If I'm going to be doing something a specific number of
times, or if I need a loop counter, I often write a for
loop over a range, rather than a while loop.
For example, for my $i (0..89) instead of
my $i=0; while ($i <= 89) { ... ++$i }. I find
that this greatly simplifies things and makes the code's
purpose readable and clear (except that 89 is still a magic
number - why 89?).
Variables should have the smallest scope possible. So
instead of using $a, etc. as globals and then
resetting their values at the top of the loop, just declare
them as lexical variables. For example, my ($a, $b, $c, $d);
instead of $a=''; $b=''; etc. Of course, it
goes without saying that you should probably have better
variable names that indicate what they are actually used for.

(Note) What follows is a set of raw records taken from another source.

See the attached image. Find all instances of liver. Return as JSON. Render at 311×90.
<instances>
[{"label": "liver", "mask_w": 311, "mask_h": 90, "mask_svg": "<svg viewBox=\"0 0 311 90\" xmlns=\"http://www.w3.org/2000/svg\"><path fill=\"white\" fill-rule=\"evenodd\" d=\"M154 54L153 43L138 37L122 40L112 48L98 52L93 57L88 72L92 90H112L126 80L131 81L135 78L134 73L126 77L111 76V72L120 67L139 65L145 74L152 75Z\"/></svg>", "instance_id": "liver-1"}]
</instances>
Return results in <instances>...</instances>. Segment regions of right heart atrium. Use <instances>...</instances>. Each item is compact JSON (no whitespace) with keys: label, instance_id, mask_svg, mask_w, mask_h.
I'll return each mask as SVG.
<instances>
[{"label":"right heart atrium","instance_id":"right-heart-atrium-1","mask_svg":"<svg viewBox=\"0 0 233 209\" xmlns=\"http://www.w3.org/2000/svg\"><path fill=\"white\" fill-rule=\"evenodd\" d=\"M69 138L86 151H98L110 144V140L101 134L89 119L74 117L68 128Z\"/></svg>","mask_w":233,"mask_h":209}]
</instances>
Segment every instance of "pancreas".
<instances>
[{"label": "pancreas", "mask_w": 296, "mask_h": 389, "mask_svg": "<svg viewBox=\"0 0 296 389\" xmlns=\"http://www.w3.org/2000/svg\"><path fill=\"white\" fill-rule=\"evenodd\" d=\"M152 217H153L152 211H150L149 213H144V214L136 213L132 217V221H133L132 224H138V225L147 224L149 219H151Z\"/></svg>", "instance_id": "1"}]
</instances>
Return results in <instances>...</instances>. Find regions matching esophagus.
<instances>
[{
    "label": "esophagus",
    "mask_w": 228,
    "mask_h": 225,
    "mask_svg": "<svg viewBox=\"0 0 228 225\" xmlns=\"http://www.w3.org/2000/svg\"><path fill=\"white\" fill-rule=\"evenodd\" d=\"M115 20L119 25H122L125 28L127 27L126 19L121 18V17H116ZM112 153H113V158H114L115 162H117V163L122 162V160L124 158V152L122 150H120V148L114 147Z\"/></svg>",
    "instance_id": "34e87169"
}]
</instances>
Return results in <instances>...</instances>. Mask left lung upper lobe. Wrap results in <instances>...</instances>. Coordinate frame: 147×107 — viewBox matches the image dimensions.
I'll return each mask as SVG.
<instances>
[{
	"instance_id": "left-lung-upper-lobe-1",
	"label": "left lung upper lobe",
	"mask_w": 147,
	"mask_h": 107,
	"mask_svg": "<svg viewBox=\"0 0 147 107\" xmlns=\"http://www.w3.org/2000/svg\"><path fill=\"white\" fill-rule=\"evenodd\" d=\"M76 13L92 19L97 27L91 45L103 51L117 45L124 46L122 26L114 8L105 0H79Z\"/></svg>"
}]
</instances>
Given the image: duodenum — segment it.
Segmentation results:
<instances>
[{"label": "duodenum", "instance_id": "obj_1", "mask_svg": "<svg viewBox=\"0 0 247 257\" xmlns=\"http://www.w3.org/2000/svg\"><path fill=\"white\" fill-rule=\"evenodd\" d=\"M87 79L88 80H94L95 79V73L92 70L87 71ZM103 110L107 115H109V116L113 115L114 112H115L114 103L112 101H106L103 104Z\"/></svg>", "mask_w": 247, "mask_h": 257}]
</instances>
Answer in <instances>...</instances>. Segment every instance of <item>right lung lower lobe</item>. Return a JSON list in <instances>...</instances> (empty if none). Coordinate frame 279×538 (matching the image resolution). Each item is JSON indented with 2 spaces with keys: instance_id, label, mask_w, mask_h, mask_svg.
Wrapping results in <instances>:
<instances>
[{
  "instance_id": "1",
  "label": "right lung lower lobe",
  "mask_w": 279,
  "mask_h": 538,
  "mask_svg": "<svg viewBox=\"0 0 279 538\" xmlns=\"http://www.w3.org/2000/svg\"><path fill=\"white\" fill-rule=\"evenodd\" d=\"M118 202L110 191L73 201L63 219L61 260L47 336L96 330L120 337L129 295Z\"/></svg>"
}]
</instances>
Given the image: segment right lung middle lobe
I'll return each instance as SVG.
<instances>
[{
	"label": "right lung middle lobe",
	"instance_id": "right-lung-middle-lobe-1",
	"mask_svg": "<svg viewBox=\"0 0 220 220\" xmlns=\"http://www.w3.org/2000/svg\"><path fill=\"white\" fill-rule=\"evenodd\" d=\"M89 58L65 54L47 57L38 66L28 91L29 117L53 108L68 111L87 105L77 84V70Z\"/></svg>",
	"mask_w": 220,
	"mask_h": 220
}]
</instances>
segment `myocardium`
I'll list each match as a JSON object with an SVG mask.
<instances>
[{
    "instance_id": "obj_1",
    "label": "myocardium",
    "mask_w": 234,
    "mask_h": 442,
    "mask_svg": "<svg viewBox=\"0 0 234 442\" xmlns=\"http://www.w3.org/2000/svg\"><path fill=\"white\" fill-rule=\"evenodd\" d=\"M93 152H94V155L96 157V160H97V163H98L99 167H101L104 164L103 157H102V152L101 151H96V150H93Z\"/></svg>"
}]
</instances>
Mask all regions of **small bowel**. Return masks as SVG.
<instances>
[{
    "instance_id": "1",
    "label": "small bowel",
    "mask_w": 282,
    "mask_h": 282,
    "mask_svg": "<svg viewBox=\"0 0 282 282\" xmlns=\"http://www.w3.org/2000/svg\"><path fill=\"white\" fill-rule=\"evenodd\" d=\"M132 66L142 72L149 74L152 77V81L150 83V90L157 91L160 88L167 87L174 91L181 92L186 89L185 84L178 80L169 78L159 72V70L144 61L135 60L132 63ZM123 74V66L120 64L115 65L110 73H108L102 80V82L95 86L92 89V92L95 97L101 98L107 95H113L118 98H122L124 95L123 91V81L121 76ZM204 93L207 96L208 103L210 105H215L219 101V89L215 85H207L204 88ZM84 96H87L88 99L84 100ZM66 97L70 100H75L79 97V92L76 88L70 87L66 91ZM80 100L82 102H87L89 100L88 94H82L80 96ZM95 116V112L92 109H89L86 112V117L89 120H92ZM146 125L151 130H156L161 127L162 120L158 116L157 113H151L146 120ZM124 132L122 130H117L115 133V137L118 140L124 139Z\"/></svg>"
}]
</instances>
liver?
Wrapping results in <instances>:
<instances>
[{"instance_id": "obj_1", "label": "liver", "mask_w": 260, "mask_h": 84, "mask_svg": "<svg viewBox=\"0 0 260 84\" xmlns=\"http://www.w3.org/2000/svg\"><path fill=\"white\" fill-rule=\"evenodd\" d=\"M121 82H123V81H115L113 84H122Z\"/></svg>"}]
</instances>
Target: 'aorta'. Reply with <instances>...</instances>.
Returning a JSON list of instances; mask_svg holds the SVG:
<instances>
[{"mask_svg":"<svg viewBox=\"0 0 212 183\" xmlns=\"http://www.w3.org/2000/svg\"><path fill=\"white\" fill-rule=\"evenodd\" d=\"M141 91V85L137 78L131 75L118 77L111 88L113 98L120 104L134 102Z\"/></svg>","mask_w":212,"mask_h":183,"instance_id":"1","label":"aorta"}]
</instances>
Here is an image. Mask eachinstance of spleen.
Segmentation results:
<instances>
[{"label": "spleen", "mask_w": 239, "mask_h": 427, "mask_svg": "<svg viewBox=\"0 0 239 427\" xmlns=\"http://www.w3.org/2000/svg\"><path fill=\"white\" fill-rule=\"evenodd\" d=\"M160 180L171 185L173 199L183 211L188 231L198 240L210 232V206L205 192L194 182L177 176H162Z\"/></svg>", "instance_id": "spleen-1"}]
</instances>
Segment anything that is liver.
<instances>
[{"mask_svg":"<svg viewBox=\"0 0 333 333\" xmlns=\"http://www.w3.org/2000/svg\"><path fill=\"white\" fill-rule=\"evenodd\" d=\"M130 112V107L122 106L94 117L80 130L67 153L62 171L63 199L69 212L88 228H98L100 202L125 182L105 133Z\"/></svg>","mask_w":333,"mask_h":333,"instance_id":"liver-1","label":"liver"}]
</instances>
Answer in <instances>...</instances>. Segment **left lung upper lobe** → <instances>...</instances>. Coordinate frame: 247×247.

And $a and $b are special variables
used by Perl's sort routine, so you should
avoid those specific variable names unless you know exactly
why you are using them.
You can avoid having named variables if you are just
going to throw away what gets assigned to them. You don't
seem to be using $a, $c, $d, or $i,
so you can get away without declaring them at all.
$stuff[89..93] probably doesn't do what you
expect. It will return the first element of @stuff.
My guess is that maybe you're trying to take elements 89, 90, 91, 92
of @stuff and assign them to ($a, $b, $c, $d).
Is that right?
Taking into account what I've said, here's how I might
rewrite your loop (by the way, what are you trying to do
with this loop?):
my @fields;
for (0..89) {
my $field = $stuff[90];
print $field;
push @fields, "$field\t";
}
Ta da! A loop that's easy to follow (but not very useful,
it would seem...) Was that at all helpful?
-- Mike
--
XML::Simpler does not require XML::Parser or a SAX parser.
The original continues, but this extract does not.